Ces boss qui mériteraient de prendre la porte

Manque d'innovation, résultats calamiteux... Le magazine économique "Forbes" dresse le palmarès des cinq plus mauvais PDG de grandes entreprises américaines. Avec, en tête, celui de Microsoft.

Le PDG de Microsoft, Steve Ballmer, est en tête de ce top 5 des mauvais patrons.
Le PDG de Microsoft, Steve Ballmer, est en tête de ce top 5 des mauvais patrons. (FREDERIC J. BROWN / AFP)
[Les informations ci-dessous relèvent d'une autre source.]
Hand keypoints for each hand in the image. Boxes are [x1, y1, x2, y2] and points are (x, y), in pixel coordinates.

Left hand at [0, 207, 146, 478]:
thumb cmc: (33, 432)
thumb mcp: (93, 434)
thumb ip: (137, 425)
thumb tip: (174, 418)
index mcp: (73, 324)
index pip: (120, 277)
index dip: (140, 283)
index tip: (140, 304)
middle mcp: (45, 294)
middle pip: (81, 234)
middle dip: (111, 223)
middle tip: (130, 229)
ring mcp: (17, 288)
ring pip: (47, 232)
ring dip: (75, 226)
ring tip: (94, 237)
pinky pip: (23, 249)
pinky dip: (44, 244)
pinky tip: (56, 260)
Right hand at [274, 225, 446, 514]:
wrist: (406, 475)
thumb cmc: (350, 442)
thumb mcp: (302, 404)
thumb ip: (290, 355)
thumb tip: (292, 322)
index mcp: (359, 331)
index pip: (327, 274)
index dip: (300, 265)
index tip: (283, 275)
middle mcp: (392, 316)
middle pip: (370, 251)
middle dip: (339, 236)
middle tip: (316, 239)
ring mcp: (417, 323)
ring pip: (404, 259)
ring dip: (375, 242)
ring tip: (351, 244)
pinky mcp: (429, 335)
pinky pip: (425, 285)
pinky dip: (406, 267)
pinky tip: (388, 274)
C'est un palmarès dans lequel il vaut mieux ne pas figurer. Au terme d'une semaine "riche en boulettes pour les PDG", le magazine économique américain Forbes dresse la liste de cinq patrons qui "devraient déjà avoir été virés". FTVi revient sur ce top 5 inédit (article en anglais).

n°5 : John Chambers, Cisco Systems 

Aux commandes du groupe informatique depuis 1995, John Chambers est, selon Forbes, responsable des nombreuses crises qui secouent le groupe ces dernières années. Depuis 2001, l'action est passée de 70 à 17 dollars. Le magazine juge que John Chambers est aujourd'hui à bout de souffle, "incapable d'innover, de lancer et de développer de nouveaux marchés".

n°4 : Jeffrey Immelt, General Electric (GE)

Forbes n'est pas tendre avec le bilan du PDG de GE : l'action du groupe n'a cessé de baisser depuis qu'il est aux commandes, passant de 60 à 19 dollars entre 2000 et 2012, relève le magazine. Il reproche au PDG de s'être seulement occupé de l'intendance de son entreprise, sans chercher à innover et à lancer son groupe sur de nouveaux marchés.

n°3 : Mike Duke, Walmart

A la tête du plus grand distributeur mondial depuis 2009, Mike Duke est épinglé pour les pratiques "à la limite de la légalité" du PDG pour conquérir de nouveaux marchés à l'international. Forbes reproche également à Walmart de ne pas explorer les pistes de l'e-commerce et des livraisons à toute heure, des chantiers cruciaux pour le secteur de la grande distribution.

n°2 : Edward Lampert, Sears Holadings

Le PDG du troisième groupe de distribution aux Etats-Unis se voit purement et simplement accusé d'avoir "détruit" son entreprise, dont l'action est passée de 170 à 30 dollars entre 2007 et 2012.

n°1 : Steve Ballmer, Microsoft

Le successeur de Bill Gates, à la tête du géant informatique depuis 2000, est sanctionné pour s'être laissé dépasser par Apple, en se lançant tardivement sur les nouveaux marchés des smartphones, des tablettes et de la musique en ligne. Le PDG de Microsoft se voit également reprocher le lancement tardif de Windows Vista.